> **Data pulled from a collection**
○ ○ ○ ○ ○

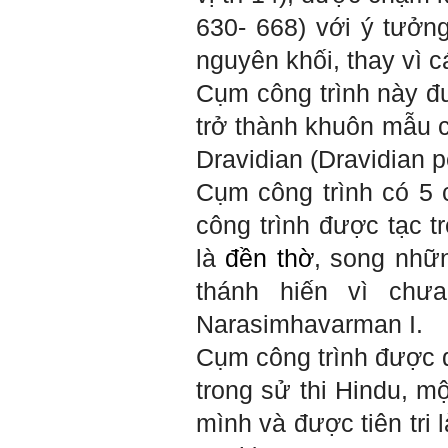
630- 668) với ý tưởn
nguyên khối, thay vì 
Cụm công trình này đư
trở thành khuôn mẫu 
Dravidian (Dravidian 
Cụm công trình có 5 
công trình được tạc t
là
đền thờ
, song nhữn
thánh hiến vì chư
Narasimhavarman I.
Cụm công trình được 
trong sử thi Hindu, m
mình và được tiên tri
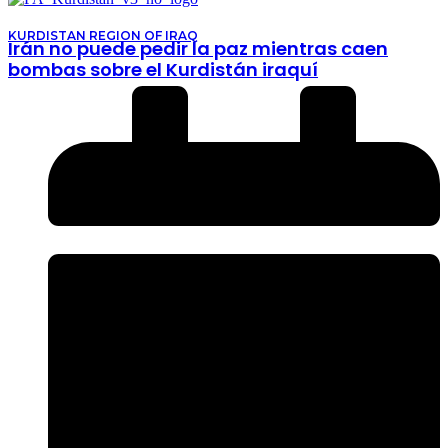
KURDISTAN REGION OF IRAQ
Irán no puede pedir la paz mientras caen
bombas sobre el Kurdistán iraquí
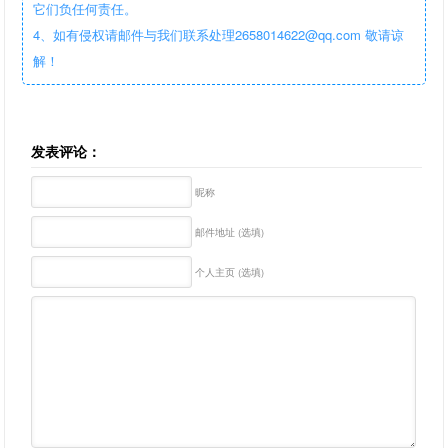
它们负任何责任。
4、如有侵权请邮件与我们联系处理2658014622@qq.com 敬请谅
解！
发表评论：
昵称
邮件地址 (选填)
个人主页 (选填)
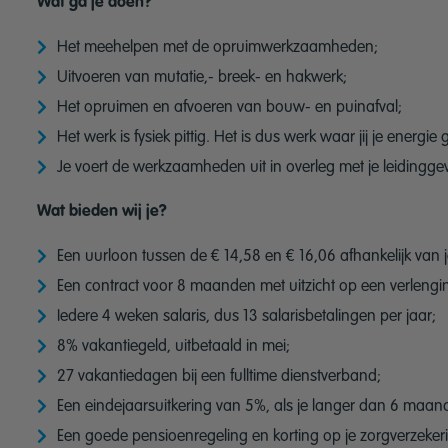
Wat ga je doen?
Het meehelpen met de opruimwerkzaamheden;
Uitvoeren van mutatie,- breek- en hakwerk;
Het opruimen en afvoeren van bouw- en puinafval;
Het werk is fysiek pittig. Het is dus werk waar jij je energie 
Je voert de werkzaamheden uit in overleg met je leidingge
Wat bieden wij je?
Een uurloon tussen de € 14,58 en € 16,06 afhankelijk van je
Een contract voor 8 maanden met uitzicht op een verlengin
Iedere 4 weken salaris, dus 13 salarisbetalingen per jaar;
8% vakantiegeld, uitbetaald in mei;
27 vakantiedagen bij een fulltime dienstverband;
Een eindejaarsuitkering van 5%, als je langer dan 6 maand
Een goede pensioenregeling en korting op je zorgverzeker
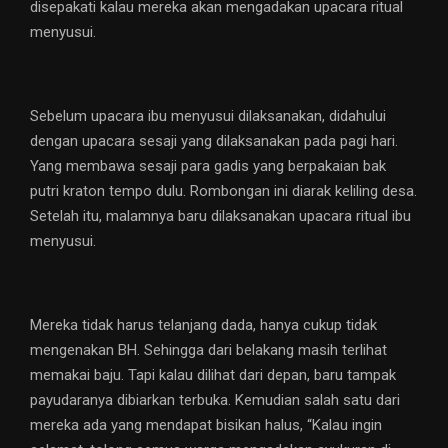
disepakati kalau mereka akan mengadakan upacara ritual
menyusui.
Sebelum upacara ibu menyusui dilaksanakan, didahului
dengan upacara sesaji yang dilaksanakan pada pagi hari.
Yang membawa sesaji para gadis yang berpakaian bak
putri kraton tempo dulu. Rombongan ini diarak keliling desa.
Setelah itu, malamnya baru dilaksanakan upacara ritual ibu
menyusui.
Mereka tidak harus telanjang dada, hanya cukup tidak
mengenakan BH. Sehingga dari belakang masih terlihat
memakai baju. Tapi kalau dilihat dari depan, baru tampak
payudaranya dibiarkan terbuka. Kemudian salah satu dari
mereka ada yang mendapat bisikan halus, “Kalau ingin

○ ○ ○ ○ ○

> **TASK DESCRIPTION**
Turn the lines above into a numbered list, skipping blank lines and leaving out the pictures.

> **RESULT BELOW**
1. 630- 668) với ý tưởn
2. nguyên khối, thay vì 
3. Cụm công trình này đư
4. trở thành khuôn mẫu 
5. Dravidian (Dravidian 
6. Cụm công trình có 5 
7. công trình được tạc t
8. là
9. đền thờ
10. , song nhữn
11. thánh hiến vì chư
12. Narasimhavarman I.
13. Cụm công trình được 
14. trong sử thi Hindu, m
15. mình và được tiên tri
16. KURDISTAN REGION OF IRAQ
17. Irán no puede pedir la paz mientras caen
18. bombas sobre el Kurdistán iraquí
19. 它们负任何责任。
20. 4、如有侵权请邮件与我们联系处理2658014622@qq.com 敬请谅
21. 解！
22. 发表评论：
23. 昵称
24. 邮件地址 (选填)
25. 个人主页 (选填)
26. Wat ga je doen?
27. Het meehelpen met de opruimwerkzaamheden;
28. Uitvoeren van mutatie,- breek- en hakwerk;
29. Het opruimen en afvoeren van bouw- en puinafval;
30. Het werk is fysiek pittig. Het is dus werk waar jij je energie 
31. Je voert de werkzaamheden uit in overleg met je leidingge
32. Wat bieden wij je?
33. Een uurloon tussen de € 14,58 en € 16,06 afhankelijk van je
34. Een contract voor 8 maanden met uitzicht op een verlengin
35. Iedere 4 weken salaris, dus 13 salarisbetalingen per jaar;
36. 8% vakantiegeld, uitbetaald in mei;
37. 27 vakantiedagen bij een fulltime dienstverband;
38. Een eindejaarsuitkering van 5%, als je langer dan 6 maand
39. Een goede pensioenregeling en korting op je zorgverzeker
40. disepakati kalau mereka akan mengadakan upacara ritual
41. menyusui.
42. Sebelum upacara ibu menyusui dilaksanakan, didahului
43. dengan upacara sesaji yang dilaksanakan pada pagi hari.
44. Yang membawa sesaji para gadis yang berpakaian bak
45. putri kraton tempo dulu. Rombongan ini diarak keliling desa.
46. Setelah itu, malamnya baru dilaksanakan upacara ritual ibu
47. menyusui.
48. Mereka tidak harus telanjang dada, hanya cukup tidak
49. mengenakan BH. Sehingga dari belakang masih terlihat
50. memakai baju. Tapi kalau dilihat dari depan, baru tampak
51. payudaranya dibiarkan terbuka. Kemudian salah satu dari
52. mereka ada yang mendapat bisikan halus, “Kalau ingin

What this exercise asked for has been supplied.